Everyone who reads this diary knows that I’ve been nagging them to get a colonoscopy. We recently flew to Texas to make a last visit a friend who is dying from colon cancer. It was a sad trip, of course, and I tried to figure out what my role was supposed to be in this situation–what was my piece in this particular jigsaw? I assumed it was one thing, but it turned out to be quite another.

I remember when Whitley’s mother died, she asked only one thing of me: to find a home for the stray cat she had adopted. I was determined to do it, and it wasn’t easy–the friend who had initially agreed to take the cat backed out, because she already had too many cats in her house. A relative who lived in the country reluctantly agreed to take on the cat as an “outdoor” animal that would pal around with her large posse of other cats, but this didn’t seem to be a very satisfactory solution. But I was determined to honor this wish, so I persevered and finally found the cat a home with another relative. It’s now 20 years later and that cat is still alive, despite the fact that its owner now has to give it daily insulin injections. The man who adopted it was a lonely guy at the time–first his girlfriend, and then his wife, left him– but through it all, he had that cat to keep him company.
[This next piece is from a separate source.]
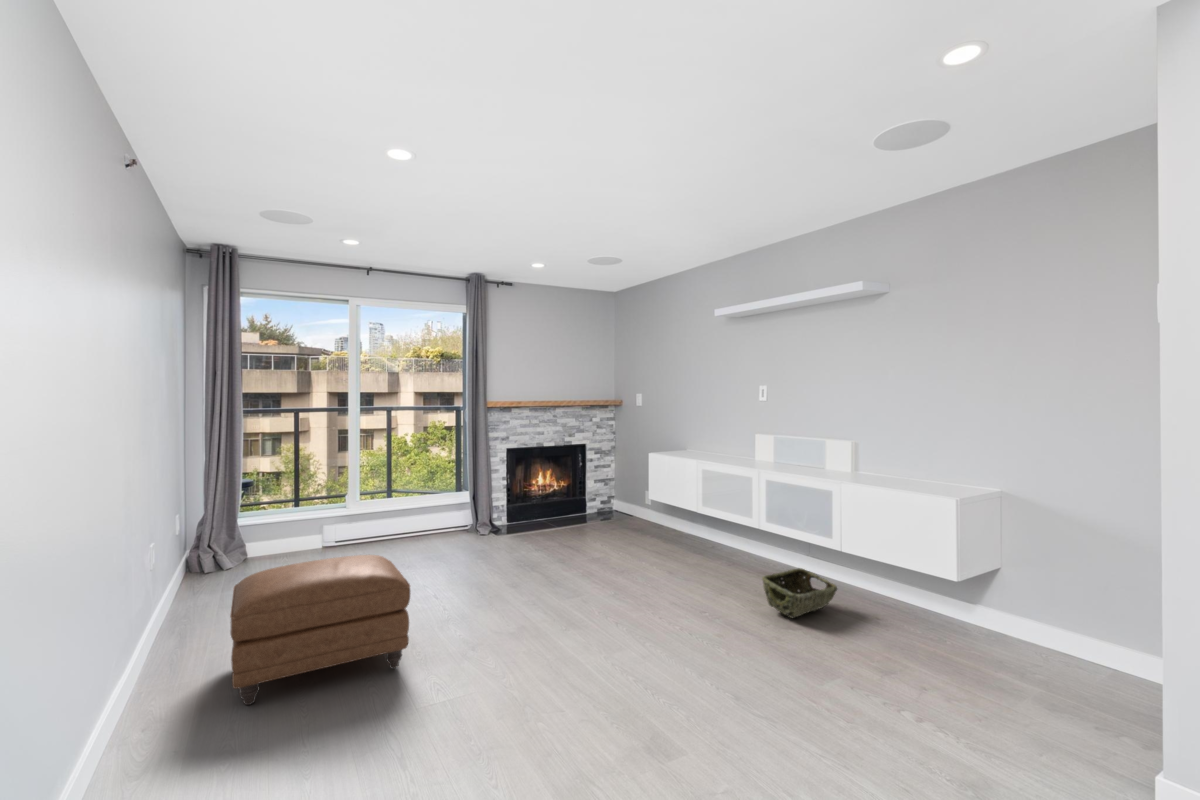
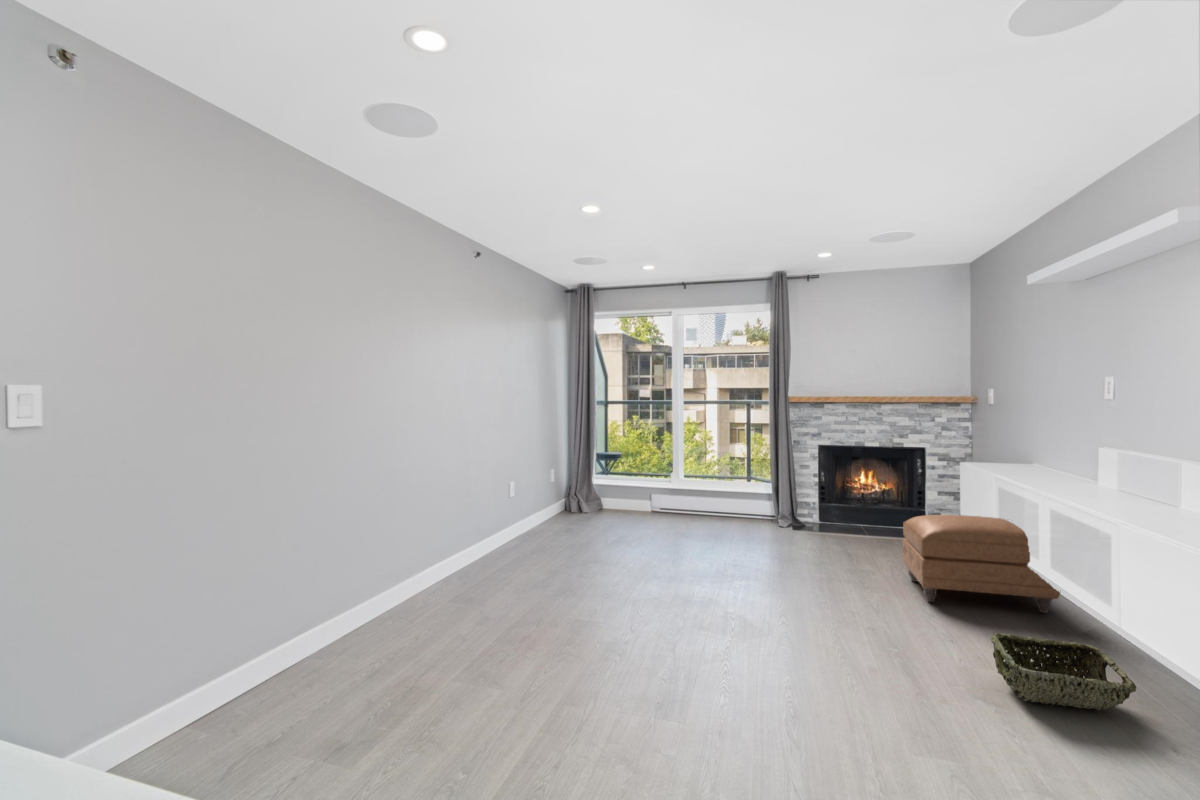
ottoman: present [230,555,410,705] -> present [902,515,1060,613]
Now that he has a nice new wife, I like to think that after all these years, the cat has done its job, so it can finally die in peace.

The goddaughter of our dying friend is kind of a stray cat. Her biological father has never had much time for her and her stepfather (her mother’s second husband) has been kind, but he basically gave his heart to his own daughter (who is our goddaughter’s younger sister). This means that the younger girl, while bereft, will still have a home with her dad after her mother dies, but our goddaughter will be left a kind of orphan.

I grew up as a motherless child, and I know how hard it is– nothing ever quite makes up for it. Although our goddaughter is a young woman now, she will still feel her loss keenly. I used to say that I could always spot someone who had lost their mother too young. Maybe it takes one to spot one: there’s something essentially lonely and needful about such people.

Since there was nothing we could do for our dying friend except say goodbye, and she had a large circle of friends and medical professionals there to help her, I thought that the main reason I was going there was to be with our goddaughter. But then I got a surprise.

We were contacted by the grief-stricken second ex-husband, who confessed that he was still desperately in love with our friend and always would be. Before her illness, they had begun to reconcile, and now he wanted some time alone with her, but our goddaughter was preventing him from doing this, out of concern for her mom. He begged us to arrange some private time for him to be alone with her to say goodbye, so we did. They were able to reconnect and complete the circle they had begun so many years before.

On the flight to Texas I looked out the window and was puzzled by what looked like strange patches of grayish algae on the ground below. Then I realized that these were shadows cast on the ground by the clouds high above.

In First Corinthians 13, Paul writes, “for now we look as if in a mirror, shrouded in mystery; but then we will see face to face. Now I partly discern, but then I will perceive the same way that I was perceived all along.” (This is from my favorite Bible translation: The Unvarnished New Testament by Andy Gaus)

On the way home, the weather was sunnier, so I didn’t see any shadows of clouds below us. I reflected on the idea that our lives are lived underneath cloud shadows, with us never seeing the big picture, only each small step before us. Occasionally we manage to catch a fleeting glimpse of what our role here may be, but then it quickly fades and we continue on our way again.